They are often the unsung heroes in the ICU, men and women who work to keep patients breathing when they can’t breathe on their own.

And they are the ones called to the bedsides of a growing number of patients who are the most critical – needing help to breathe – because of the ravages from COVID-19.

“We are frontline. I mean, we are oftentimes a person that sticks the tube into the lungs to intubate the patient,” said Tom Kallstrom, a respiratory therapist and head of the Irving-based American Association for Respiratory Care.

Kallstrom said that for the first time in his career he’s confronting questions about whether some cities will have the staff for the number of ventilators needed.

“I’m hoping that this won’t get to that point. I don’t know. I guess it’s anybody’s guess as to how this is going to happen,” he said.

Nationwide, there are about 155,000 respiratory therapists, with about 14,000 working in Texas.

To meet the needs of the crisis, Kallstrom is attempting to create a virtual strike force, rushing staff to cities hardest hit and attempting to recruit other therapists out of retirement.

He’s even looking at ways to deploy those who are studying the ways to breathe life into the most seriously ill.

“We just put a survey out to every school in the nation yesterday to find out what do they have, the capabilities of sending students to the hospitals as well,” Kallstrom said.

The need is most dire in places like New York where doctors are nearing life-and-death decisions on who will get a ventilator.

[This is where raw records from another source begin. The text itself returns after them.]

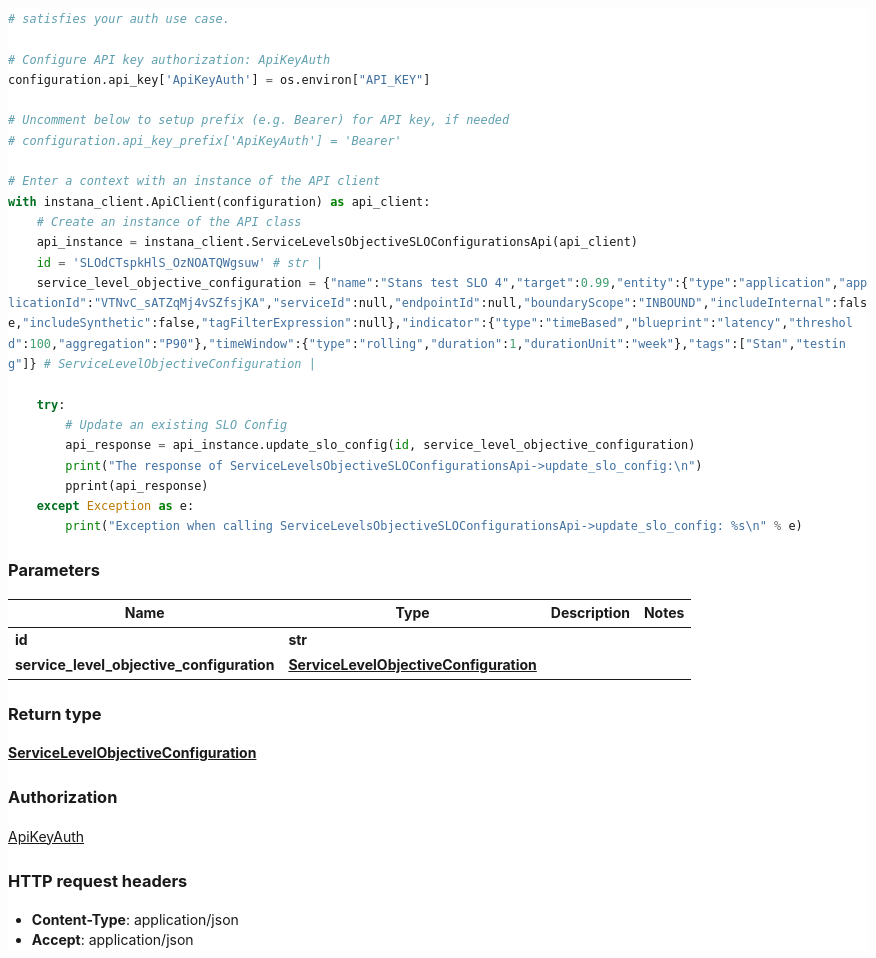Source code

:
 ```python
# satisfies your auth use case.

# Configure API key authorization: ApiKeyAuth
configuration.api_key['ApiKeyAuth'] = os.environ["API_KEY"]

# Uncomment below to setup prefix (e.g. Bearer) for API key, if needed
# configuration.api_key_prefix['ApiKeyAuth'] = 'Bearer'

# Enter a context with an instance of the API client
with instana_client.ApiClient(configuration) as api_client:
    # Create an instance of the API class
    api_instance = instana_client.ServiceLevelsObjectiveSLOConfigurationsApi(api_client)
    id = 'SLOdCTspkHlS_OzNOATQWgsuw' # str | 
    service_level_objective_configuration = {"name":"Stans test SLO 4","target":0.99,"entity":{"type":"application","applicationId":"VTNvC_sATZqMj4vSZfsjKA","serviceId":null,"endpointId":null,"boundaryScope":"INBOUND","includeInternal":false,"includeSynthetic":false,"tagFilterExpression":null},"indicator":{"type":"timeBased","blueprint":"latency","threshold":100,"aggregation":"P90"},"timeWindow":{"type":"rolling","duration":1,"durationUnit":"week"},"tags":["Stan","testing"]} # ServiceLevelObjectiveConfiguration | 

    try:
        # Update an existing SLO Config
        api_response = api_instance.update_slo_config(id, service_level_objective_configuration)
        print("The response of ServiceLevelsObjectiveSLOConfigurationsApi->update_slo_config:\n")
        pprint(api_response)
    except Exception as e:
        print("Exception when calling ServiceLevelsObjectiveSLOConfigurationsApi->update_slo_config: %s\n" % e)
```



### Parameters


Name | Type | Description  | Notes
------------- | ------------- | ------------- | -------------
 **id** | **str**|  | 
 **service_level_objective_configuration** | [**ServiceLevelObjectiveConfiguration**](ServiceLevelObjectiveConfiguration.md)|  | 

### Return type

[**ServiceLevelObjectiveConfiguration**](ServiceLevelObjectiveConfiguration.md)

### Authorization

[ApiKeyAuth](../README.md#ApiKeyAuth)

### HTTP request headers

 - **Content-Type**: application/json
 - **Accept**: application/json
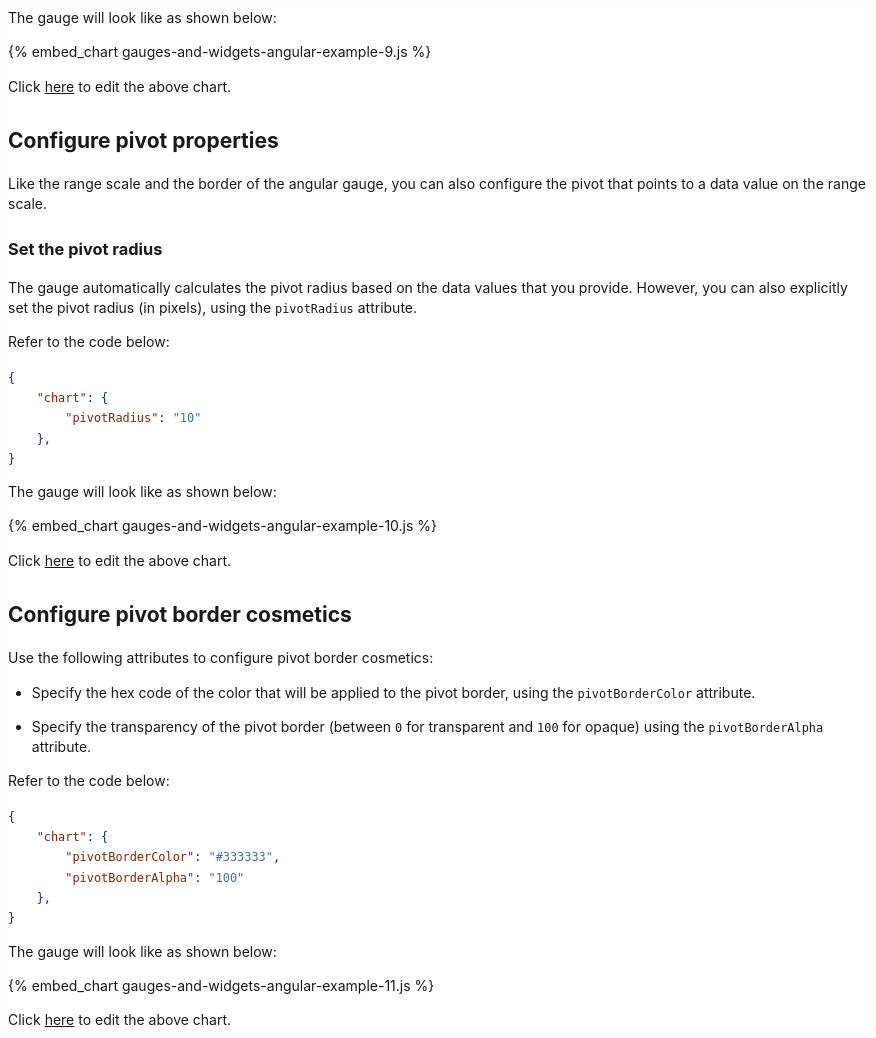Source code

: The gauge will look like as shown below:

{% embed_chart gauges-and-widgets-angular-example-9.js %}

Click [here](http://jsfiddle.net/fusioncharts/44E7B/ "@@open-newtab") to edit the above chart.

## Configure pivot properties

Like the range scale and the border of the angular gauge, you can also configure the pivot that points to a data value on the range scale. 

### Set the pivot radius

The gauge automatically calculates the pivot radius based on the data values that you provide. However, you can also explicitly set the pivot radius (in pixels), using the `pivotRadius` attribute.

Refer to the code below:

```json
{
    "chart": {     
        "pivotRadius": "10"
    },
}
```

The gauge will look like as shown below:

{% embed_chart gauges-and-widgets-angular-example-10.js %}

Click [here](http://jsfiddle.net/fusioncharts/C2rW2/ "@@open-newtab") to edit the above chart.

## Configure pivot border cosmetics

Use the following attributes to configure pivot border cosmetics:

* Specify the hex code of the color that will be applied to the pivot border, using the `pivotBorderColor` attribute.

* Specify the transparency of the pivot border (between `0` for transparent and `100` for opaque) using the `pivotBorderAlpha` attribute.

Refer to the code below:

```json
{
    "chart": {
        "pivotBorderColor": "#333333",
        "pivotBorderAlpha": "100"
    },
}
```

The gauge will look like as shown below:

{% embed_chart gauges-and-widgets-angular-example-11.js %}

Click [here](http://jsfiddle.net/fusioncharts/hqC87/ "@@open-newtab") to edit the above chart.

In Texas, state officials have not said how many ventilators are available, but NBC 5 Investigates obtained those numbers from the two large public hospitals in the DFW area.

Parkland Hospital in Dallas has 118 ventilators while JPS in Fort Worth has 68.

But hospitals throughout North Texas say they plan to shuffle ventilators to places that need them the most…and to find more therapists to run them.

“Trust me, our human resources leaders at all of our hospitals and systems are working 24-7, to look at existing staff, where we’re short on staff, and what we can do to beef up that staff,” said Stephen Love with the Dallas-Fort Worth Hospital Council.

Respiratory therapists are used to caring for more than one patient at a time in busy hospital ICUs, but the coronavirus pandemic is testing their limits.

“It’s exhausting. It’s hard work. It’s mentally and physically hard, even without a pandemic,” Kallstrom said.

In recent days, there has even been talk about putting two patients on the same ventilator, something Kallstrom’s group says cannot be done safely.

Still, just the consideration of doing such a thing shows how desperate some fear the crisis could become.